現代社会や政治・経済の授業では、ニュースや時事問題も積極的に取り上げているのですが、生徒から「このテーマについて、先生はどう考えますか」と質問されることも多いためです。特に新型コロナウイルスの感染が拡大してから、生徒たちも自分の生活や将来に関わってきているという実感があり、政策への関心は高まっています。例えば、

▼ロックダウンすべき? 海外と同様のロックダウン(都市封鎖)になれば個人の自由は制限されます。また、経済への影響も甚大です。しかし感染が急拡大し、医療崩壊が起きればたくさんの人の命が危険にさらされます。いざというとき、日本もロックダウンを行う必要があるのでしょうか。

▼どこまで休業補償する? コロナ流行拡大を防ぐため、飲食店に休業要請を出した場合は、手厚い補償を行うべきだという意見があります。しかし現在の日本の厳しい財政状況では、多額の補償をした場合、将来世代への借金が膨らむことにもなります。休業補償はどのようにすべきでしょうか。

▼原発に賛成or反対? 現在、日本政府は原子力発電所について、安全性が確認されたものに限り再稼働を認めています。火力発電などに比べ、排出する二酸化炭素の量が削減できるとされています。しかし2011年の震災と原発事故以降、原発の安全性を不安視する声もあります。日本は原子力発電を続けるべきでしょうか。

こうした世論が二分されるような、「きわどい」テーマについて、主権者教育の一環として、生徒に「自分事」として考えてもらいたいのはやまやまですが、教員が自分の意見を言うと、生徒がそれに影響されないかという心配もあります。特に2016年からは18歳選挙権が導入され、教室には選挙権を持つ生徒もいます。教員の意見により、生徒を特定の政治的意見に誘導することは避けなければいけません。

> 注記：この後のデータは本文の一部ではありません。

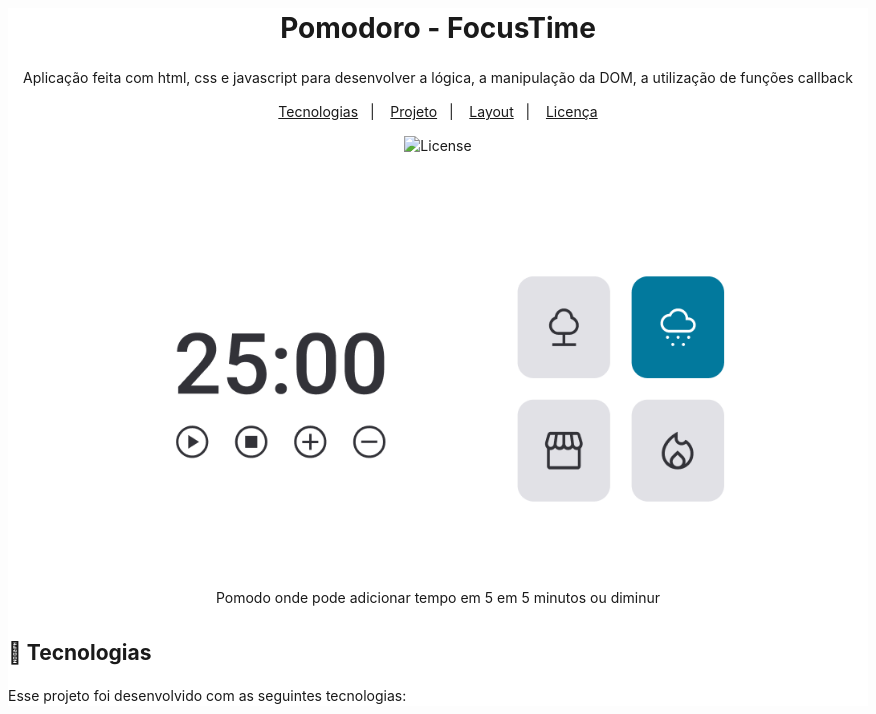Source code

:# <h1 align="center"> Pomodoro - FocusTime </h1>

<p align="center">
Aplicação feita com html, css e javascript para desenvolver a lógica, a manipulação da DOM, a utilização de funções callback <br/>

<p align="center">
  <a href="#-tecnologias">Tecnologias</a>&nbsp;&nbsp;&nbsp;|&nbsp;&nbsp;&nbsp;
  <a href="#-projeto">Projeto</a>&nbsp;&nbsp;&nbsp;|&nbsp;&nbsp;&nbsp;
  <a href="#-layout">Layout</a>&nbsp;&nbsp;&nbsp;|&nbsp;&nbsp;&nbsp;
  <a href="#memo-licença">Licença</a>
</p>

<p align="center">
  <img alt="License" src="https://img.shields.io/static/v1?label=license&message=MIT&color=49AA26&labelColor=000000">
</p>

<br>

<p align="center">
  <img alt="FocusTimer" src="./focustimer.png" width="80%">
</p>
<p align="center"> Pomodo onde pode adicionar tempo em 5 em 5 minutos ou diminur </p>


## 🚀 Tecnologias

Esse projeto foi desenvolvido com as seguintes tecnologias:
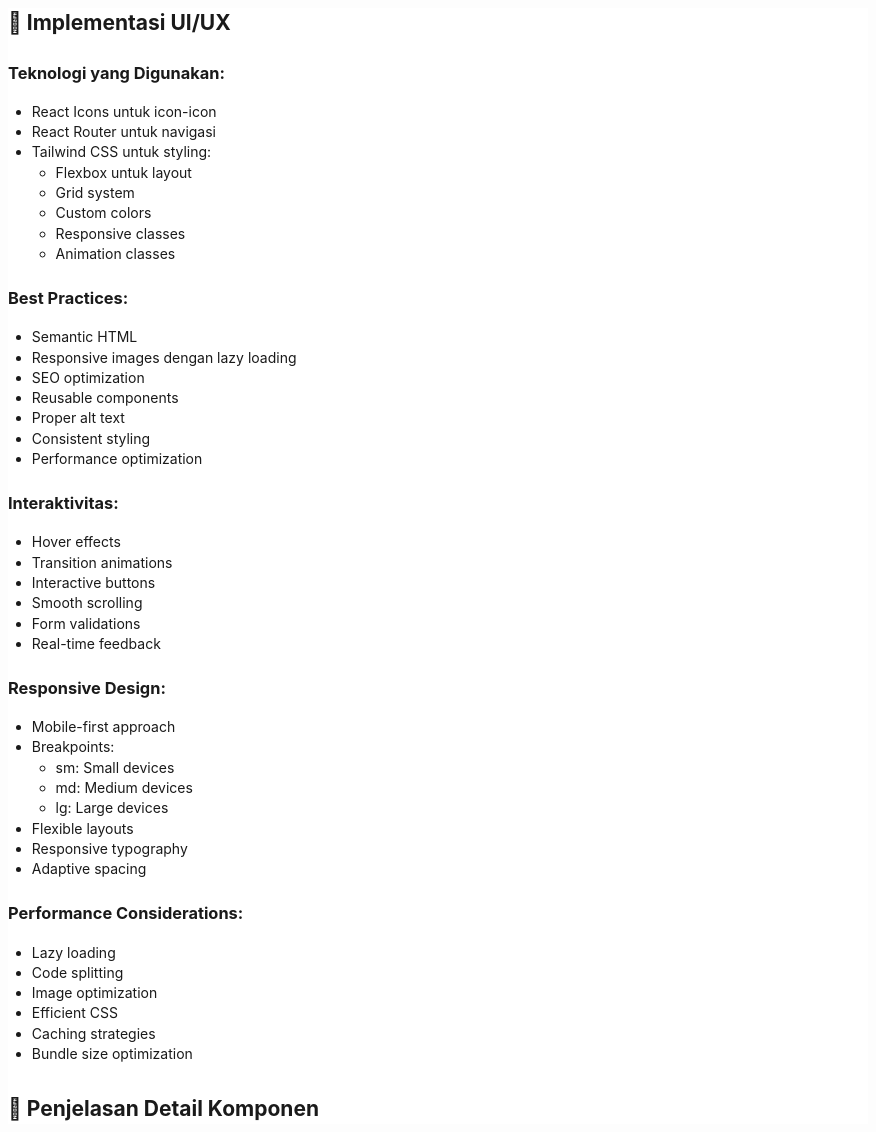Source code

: ## 🎨 Implementasi UI/UX

### Teknologi yang Digunakan:
- React Icons untuk icon-icon
- React Router untuk navigasi
- Tailwind CSS untuk styling:
  - Flexbox untuk layout
  - Grid system
  - Custom colors
  - Responsive classes
  - Animation classes

### Best Practices:
- Semantic HTML
- Responsive images dengan lazy loading
- SEO optimization
- Reusable components
- Proper alt text
- Consistent styling
- Performance optimization

### Interaktivitas:
- Hover effects
- Transition animations
- Interactive buttons
- Smooth scrolling
- Form validations
- Real-time feedback

### Responsive Design:
- Mobile-first approach
- Breakpoints:
  - sm: Small devices
  - md: Medium devices
  - lg: Large devices
- Flexible layouts
- Responsive typography
- Adaptive spacing

### Performance Considerations:
- Lazy loading
- Code splitting
- Image optimization
- Efficient CSS
- Caching strategies
- Bundle size optimization

## 🧩 Penjelasan Detail Komponen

しかし生徒に「自分の意見を持とう」と伝えている以上、生徒から「先生はどう考えますか?」と聞かれたとき、答えないのもおかしな話です。そこで、今回の問題はこちらです。

Q 世論が分かれるような政治的テーマについて、生徒から「A先生はどう考えますか?」と質問されたとき、あなたがA先生だったとしたら、どのようにディスカッションしていきますか?

あなたが考える答えを、こちらのnoteのコメント欄に書いてみてください。(匿名で、短くて構いません。note以外の解答方法もあります。詳細はnoteをご覧ください)

学生の皆さんだけではなく、ぜひ大人世代や学校関係者、企業の方もどうぞ。たくさんの投稿、お待ちしております!

■今回の出題者
前川直哉さん
1977年、兵庫県生まれ。東大教育学部卒、京大院人間・環境学研究科博士後期課程修了、博士号(人間・環境学)取得。2004年に母校の灘中・高で社会科教諭となり、14年3月退職。同4月に一般社団法人ふくしま学びのネットワーク(福島市)を設立し、事務局長に就任。18年から福島大特任准教授も兼務。高校生向け無料セミナーや社会貢献活動コンテストなどを通じ、原発事故の被災県の子どもを支援し続けている。